036-YASİN SURESİ
BİSMİLLAHİRRAHMANİRRAHİM
[036.001] Yâsîn.
[036.002] Hikmetli Kur'anın hakkı için
[036.003] Emîn ol ki sen o risaletle gönderilen Peygamberlerdensin
[036.004] Bir sıratı müstakîm üzerindesin
[036.005] Tenziliyle o azîz rahîmin
[036.006] İnzar edesin: vehameti haber veresin diye bir kavme babalar inzar edilmedi de haberleri de yok gafiller
[036.007] Celâlim hakkı için daha çoklarına karşı söz hakkolmuştur da onlar iymana gelmezler
[036.008] Çünkü biz onların boyunlarına kelepçekler geçirmişiz, onlar çenelerine dayanmıştır da burunları yukarı gözleri aşağı somurtmaktadırlar
[036.009] Hem önlerinden bir sedd ve arkalarından bir sedd çekmişiz, kendilerini sarmışızdır da baksalar da görmezler
[036.010] Ve onlarca müsavidir: ha inzar etmişin kendilerini ha etmemişin; inanmazlar
[036.011] Ancak zikri ta'kıyb eden ve gaybde rahmana haşyet besliyen kimseyi sakındırırsın, işte onu hem bir mağrifetle hem bir ecri kerîm ile müjdele
[036.012] Hakıkat biz biziz, ölüleri diriltiriz ve takdim ettikleri şeyleri ve bıraktıkları eserleri kitaba geçiririz ve zaten her şey'i açık bir kütükte bir «İmamı Mübîn» de ihsa etmişizdir
[036.013] Ve onlara, o karye sahiblerini temsil getir, o dem ki ona o gönderilen Resuller varmıştı
[036.014] O sıra ki onlara o ikiyi göndermiştik, bunları tekzib ettiler, biz de bir üçüncü ile ızzet (ve kuvvet) verdik de varıp dediler: haberiniz olsun biz sizlere gönderilmiş Resulleriz
[036.015] Siz, dediler: bizim gibi bir beşerden başka bir şey değilsiniz, hem Rahman hiç bir şey indirmedi, siz sırf yalan söylüyorsunuz
[036.016] Dediler: rabbımız bilir, inanın biz gerçek size gönderilmiş, Resulleriz,
[036.017] açık bir tebliğden ötesi ise bizim üstümüze değil
[036.018] Doğrusu dediler: biz sizinle teşe'üm ettik, yemin ederiz ki vaz geçmezseniz sizi hiç tınmadan recmederiz ve her halde size bizden pek acıklı bir azâb dokunur
[036.019] Dediler: sizin şum kuşunuz beraberinizde, ya... nasıhat edilirseniz öyle mi?
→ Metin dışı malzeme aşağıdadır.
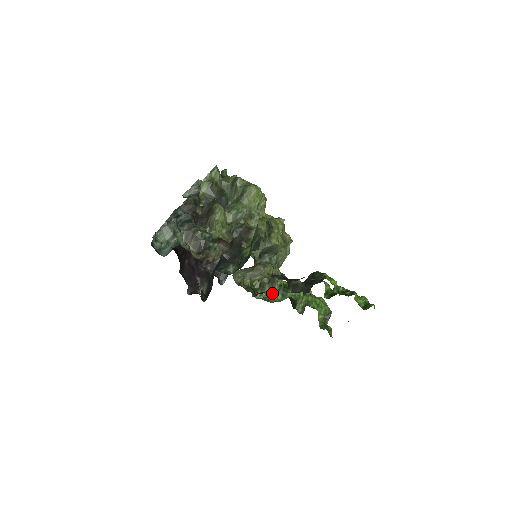
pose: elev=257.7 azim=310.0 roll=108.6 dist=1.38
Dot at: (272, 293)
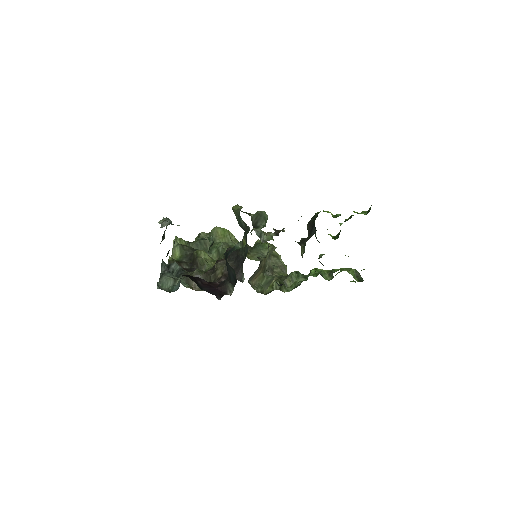
Dot at: (295, 282)
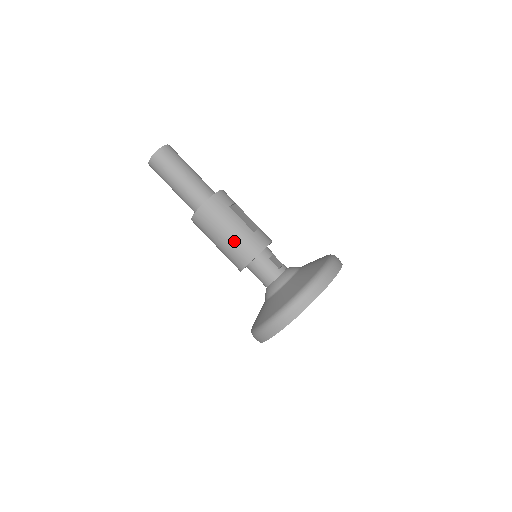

Doğrusu siz israfı âdet etmiş bir kavmsınız
[036.020] O esnada şehrin tâ ucundan bir er koşarak geldi, ey hemşerilerim: dedi: uyun o gönderilen Resullere
[036.021] Uyun sizden bir ecir istemiyen o zatlara ki onlar hidayete irmişlerdir
[036.022] Hem neyime kulluk etmiyeyim ben, o beni yaradana? Hep de döndürülüp ona götürüleceksiniz
[036.023] Hiç, ben ondan başka ma'budlar mı tutarım? Eğer o Rahman bana bir keder irâde buyurursa onların şefaati benden yana hiç bir şeye yaramaz ve beni kurtaramazlar
[036.024] Şübhesiz ben o vakıt açık bir dalâl içindeyim
[036.025] Haberiniz olsun ki ben rabbınıza iyman getirdim, gelin dinleyin beni
[036.026] Denildi ki: haydi gir Cennete! ay, dedi, nolurdu kavmın bilselerdi? Rabbım bana ne mağrifet buyurdu
[036.027] Beni ikram olunan kullarından kıldı
[036.028] Arkasından ise kavmının üzerine Semâdan bir ordu indirmedik indirecek de değildik
[036.029] O yalnız bir sayha oldu derhal sönüverdiler:
[036.030] Ey!.. ne hasret o kullara ki kendilerine her gelen Resul ile mutlaka istihzâ ediyorlardı
[036.031] Baksalar a kendilerinden evvel ne kadar karınlar helâk etmişiz, onlar hiç onlara dönüp gelmiyorlar
[036.032] Ancak hepsi toplanıp bizim kıtımıza ihzar edilmişlerdir
[036.033] Hem bir âyettir onlara ölü Arz: biz ona hayat verdik ve ondan habbeler çıkardık da ondan yiyip duruyorlar
[036.034] Ve onda Cennetler yaptık, hurma bağçeleri, üzüm bağları, neler! içlerinde kaynaklar akıttık
[036.035] Yesinler diye mahsulünden ve kendi ellerinin ma'mulâtından, halâ şükretmiyecekler mi?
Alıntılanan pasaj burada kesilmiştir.